There was still no visible sign of sunrise as I waded to where the boat was tied, but its vanguard was all around me in the stirring of the breeze and a sense of invisible awakenings in the river growth. Quelling the need for haste that would have had me rushing on board, I stood knee deep in the water, my hands pressed to the side of the craft, and strained to hear anything unusual in the darkness, but all was quiet. Cautiously I grasped the deck rail and pulled myself up. The sailors still lay wrapped in their dreams, vague humps clustered under the prow, and the cabin sat like a squat sentinel, shuttered and silent. I crept to the awning, and lifting my blanket I carefully dried my legs. If the man noticed that they were wet and muddy, he might come to the correct conclusion. Then strapping on my sword, I went to the cabin door and rapped on it loudly. “Dawn approaches,” I called. “It is time.” There was no more than a hint of movement within before he emerged, cloaked and barefooted, bringing with him a miasma of stale hot air. He said nothing. He merely nodded and strode towards the side. “We must run out the ramp,” I said. “We cannot expect the woman to climb to the deck.” He paused.

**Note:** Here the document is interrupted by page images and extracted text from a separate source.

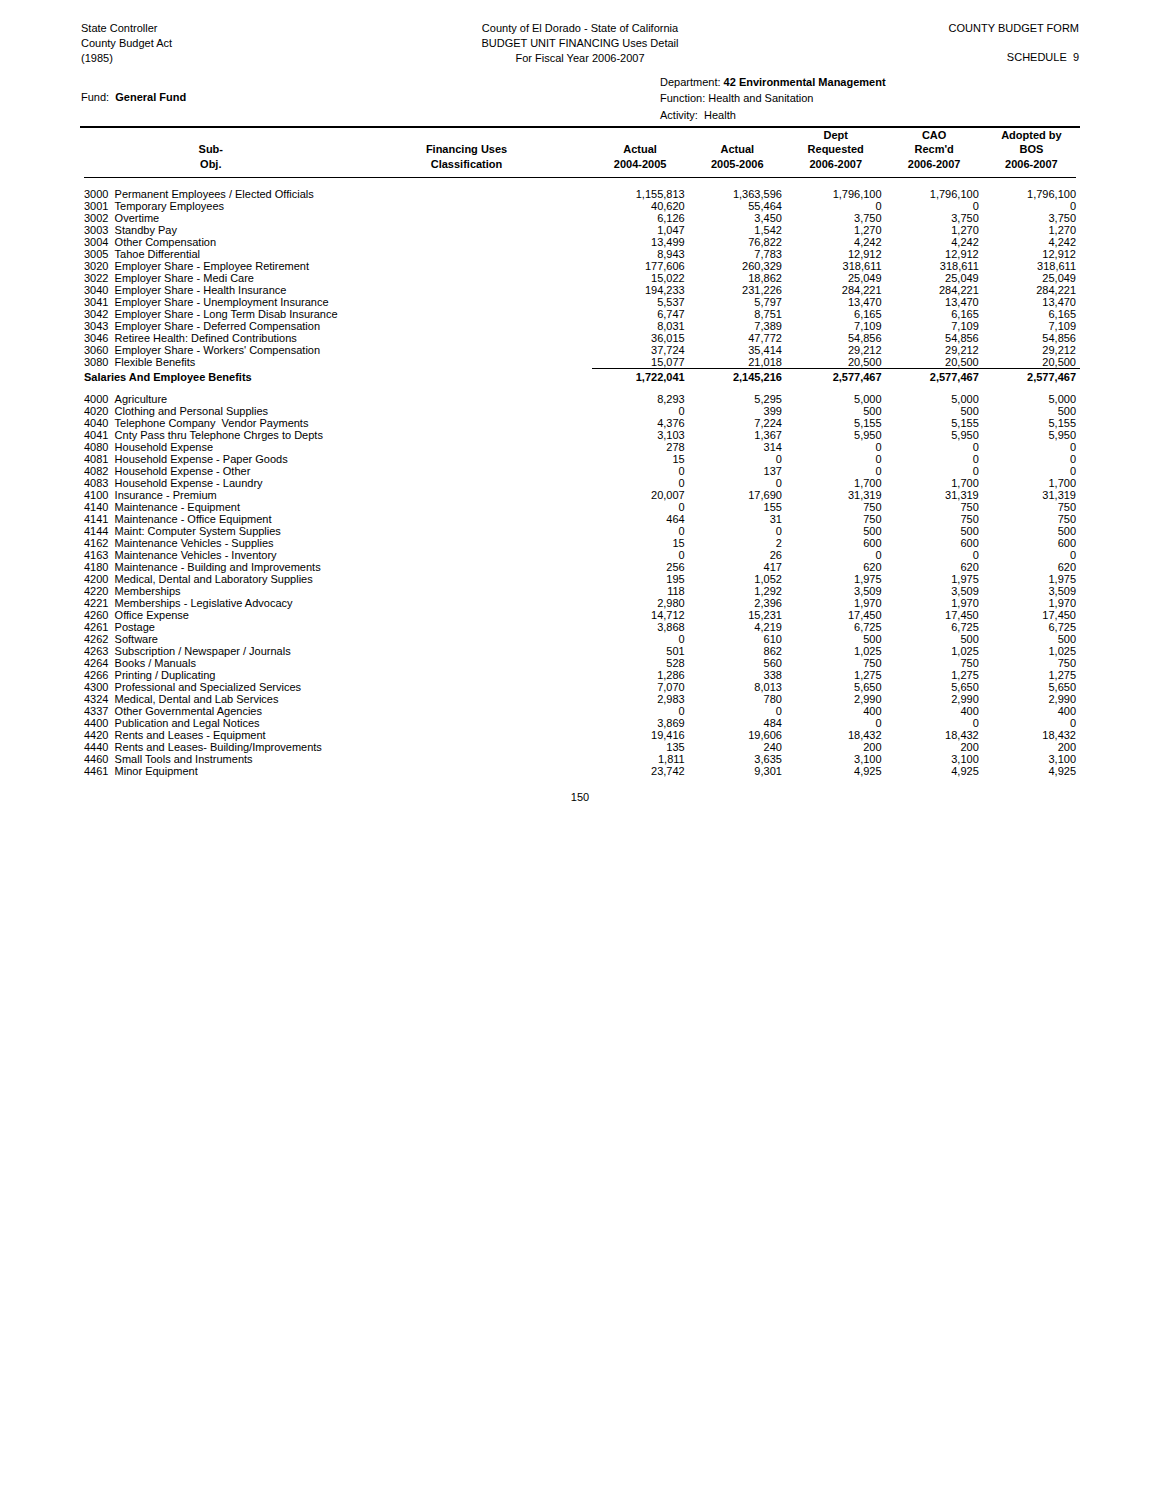| State Controller County Budget Act (1985) | County of El Dorado - State of California BUDGET UNIT FINANCING Uses Detail For Fiscal Year 2006-2007 | COUNTY BUDGET FORM SCHEDULE 9 |
| Fund: General Fund | Department: 42 Environmental Management Function: Health and Sanitation Activity: Health |
| Sub- Obj. | Financing Uses Classification | Actual 2004-2005 | Actual 2005-2006 | Dept Requested 2006-2007 | CAO Recm'd 2006-2007 | Adopted by BOS 2006-2007 |
| --- | --- | --- | --- | --- | --- | --- |
| 3000 Permanent Employees / Elected Officials | | 1,155,813 | 1,363,596 | 1,796,100 | 1,796,100 | 1,796,100 |
| 3001 Temporary Employees | | 40,620 | 55,464 | 0 | 0 | 0 |
| 3002 Overtime | | 6,126 | 3,450 | 3,750 | 3,750 | 3,750 |
| 3003 Standby Pay | | 1,047 | 1,542 | 1,270 | 1,270 | 1,270 |
| 3004 Other Compensation | | 13,499 | 76,822 | 4,242 | 4,242 | 4,242 |
| 3005 Tahoe Differential | | 8,943 | 7,783 | 12,912 | 12,912 | 12,912 |
| 3020 Employer Share - Employee Retirement | | 177,606 | 260,329 | 318,611 | 318,611 | 318,611 |
| 3022 Employer Share - Medi Care | | 15,022 | 18,862 | 25,049 | 25,049 | 25,049 |
| 3040 Employer Share - Health Insurance | | 194,233 | 231,226 | 284,221 | 284,221 | 284,221 |
| 3041 Employer Share - Unemployment Insurance | | 5,537 | 5,797 | 13,470 | 13,470 | 13,470 |
| 3042 Employer Share - Long Term Disab Insurance | | 6,747 | 8,751 | 6,165 | 6,165 | 6,165 |
| 3043 Employer Share - Deferred Compensation | | 8,031 | 7,389 | 7,109 | 7,109 | 7,109 |
| 3046 Retiree Health: Defined Contributions | | 36,015 | 47,772 | 54,856 | 54,856 | 54,856 |
| 3060 Employer Share - Workers' Compensation | | 37,724 | 35,414 | 29,212 | 29,212 | 29,212 |
| 3080 Flexible Benefits | | 15,077 | 21,018 | 20,500 | 20,500 | 20,500 |
| Salaries And Employee Benefits | 1,722,041 | 2,145,216 | 2,577,467 | 2,577,467 | 2,577,467 |
| 4000 Agriculture | | 8,293 | 5,295 | 5,000 | 5,000 | 5,000 |
| 4020 Clothing and Personal Supplies | | 0 | 399 | 500 | 500 | 500 |
| 4040 Telephone Company Vendor Payments | | 4,376 | 7,224 | 5,155 | 5,155 | 5,155 |
| 4041 Cnty Pass thru Telephone Chrges to Depts | | 3,103 | 1,367 | 5,950 | 5,950 | 5,950 |
| 4080 Household Expense | | 278 | 314 | 0 | 0 | 0 |
| 4081 Household Expense - Paper Goods | | 15 | 0 | 0 | 0 | 0 |
| 4082 Household Expense - Other | | 0 | 137 | 0 | 0 | 0 |
| 4083 Household Expense - Laundry | | 0 | 0 | 1,700 | 1,700 | 1,700 |
| 4100 Insurance - Premium | | 20,007 | 17,690 | 31,319 | 31,319 | 31,319 |
| 4140 Maintenance - Equipment | | 0 | 155 | 750 | 750 | 750 |
| 4141 Maintenance - Office Equipment | | 464 | 31 | 750 | 750 | 750 |
| 4144 Maint: Computer System Supplies | | 0 | 0 | 500 | 500 | 500 |
| 4162 Maintenance Vehicles - Supplies | | 15 | 2 | 600 | 600 | 600 |
| 4163 Maintenance Vehicles - Inventory | | 0 | 26 | 0 | 0 | 0 |
| 4180 Maintenance - Building and Improvements | | 256 | 417 | 620 | 620 | 620 |
| 4200 Medical, Dental and Laboratory Supplies | | 195 | 1,052 | 1,975 | 1,975 | 1,975 |
| 4220 Memberships | | 118 | 1,292 | 3,509 | 3,509 | 3,509 |
| 4221 Memberships - Legislative Advocacy | | 2,980 | 2,396 | 1,970 | 1,970 | 1,970 |
| 4260 Office Expense | | 14,712 | 15,231 | 17,450 | 17,450 | 17,450 |
| 4261 Postage | | 3,868 | 4,219 | 6,725 | 6,725 | 6,725 |
| 4262 Software | | 0 | 610 | 500 | 500 | 500 |
| 4263 Subscription / Newspaper / Journals | | 501 | 862 | 1,025 | 1,025 | 1,025 |
| 4264 Books / Manuals | | 528 | 560 | 750 | 750 | 750 |
| 4266 Printing / Duplicating | | 1,286 | 338 | 1,275 | 1,275 | 1,275 |
| 4300 Professional and Specialized Services | | 7,070 | 8,013 | 5,650 | 5,650 | 5,650 |
| 4324 Medical, Dental and Lab Services | | 2,983 | 780 | 2,990 | 2,990 | 2,990 |
| 4337 Other Governmental Agencies | | 0 | 0 | 400 | 400 | 400 |
| 4400 Publication and Legal Notices | | 3,869 | 484 | 0 | 0 | 0 |
| 4420 Rents and Leases - Equipment | | 19,416 | 19,606 | 18,432 | 18,432 | 18,432 |
| 4440 Rents and Leases- Building/Improvements | | 135 | 240 | 200 | 200 | 200 |
| 4460 Small Tools and Instruments | | 1,811 | 3,635 | 3,100 | 3,100 | 3,100 |
| 4461 Minor Equipment | | 23,742 | 9,301 | 4,925 | 4,925 | 4,925 |
150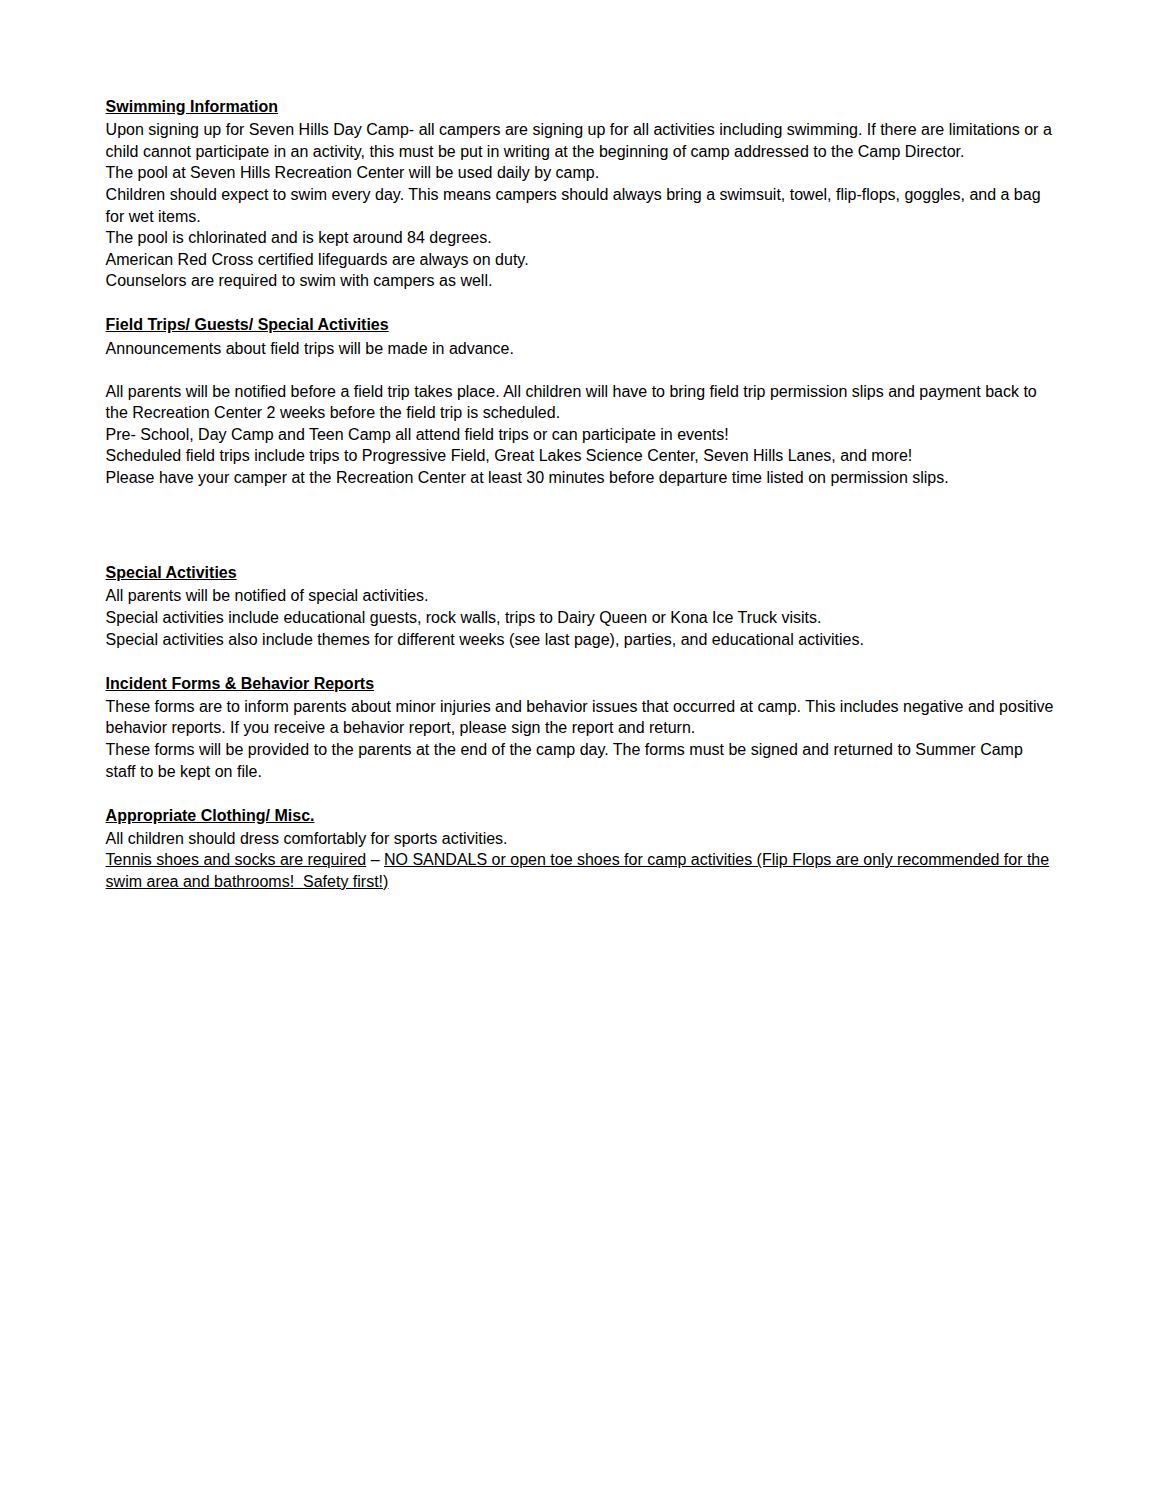Swimming Information
Upon signing up for Seven Hills Day Camp- all campers are signing up for all activities including swimming. If there are limitations or a child cannot participate in an activity, this must be put in writing at the beginning of camp addressed to the Camp Director.
The pool at Seven Hills Recreation Center will be used daily by camp.
Children should expect to swim every day. This means campers should always bring a swimsuit, towel, flip-flops, goggles, and a bag for wet items.
The pool is chlorinated and is kept around 84 degrees.
American Red Cross certified lifeguards are always on duty.
Counselors are required to swim with campers as well.
Field Trips/ Guests/ Special Activities
Announcements about field trips will be made in advance.
All parents will be notified before a field trip takes place. All children will have to bring field trip permission slips and payment back to the Recreation Center 2 weeks before the field trip is scheduled.
Pre- School, Day Camp and Teen Camp all attend field trips or can participate in events!
Scheduled field trips include trips to Progressive Field, Great Lakes Science Center, Seven Hills Lanes, and more!
Please have your camper at the Recreation Center at least 30 minutes before departure time listed on permission slips.
Special Activities
All parents will be notified of special activities.
Special activities include educational guests, rock walls, trips to Dairy Queen or Kona Ice Truck visits.
Special activities also include themes for different weeks (see last page), parties, and educational activities.
Incident Forms & Behavior Reports
These forms are to inform parents about minor injuries and behavior issues that occurred at camp. This includes negative and positive behavior reports. If you receive a behavior report, please sign the report and return.
These forms will be provided to the parents at the end of the camp day. The forms must be signed and returned to Summer Camp staff to be kept on file.
Appropriate Clothing/ Misc.
All children should dress comfortably for sports activities.
Tennis shoes and socks are required – NO SANDALS or open toe shoes for camp activities (Flip Flops are only recommended for the swim area and bathrooms! Safety first!)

“Not now,” he replied curtly. “We will command the sailors later.” With that he clambered over the side. I followed grimly. I had given him yet another chance to inadvertently prove himself innocent of my misgivings and a wave of despair swept over me as I left the shallows and padded after him through the sand. He was waiting. I came up to him and with a gesture he waved me past. “You lead me,” he said.

Everything in me seemed to shrink and waver as I brushed by him and set off to cover the short, the very short distance to the woman’s hut. I think until that moment the reality of it all, Paiis’s treachery and my own imminent death, had been like a game in my mind, moves and motives of make-believe that I had played through as though when it was over I would wake the man and we would arrest the woman and sail happily back to the Delta.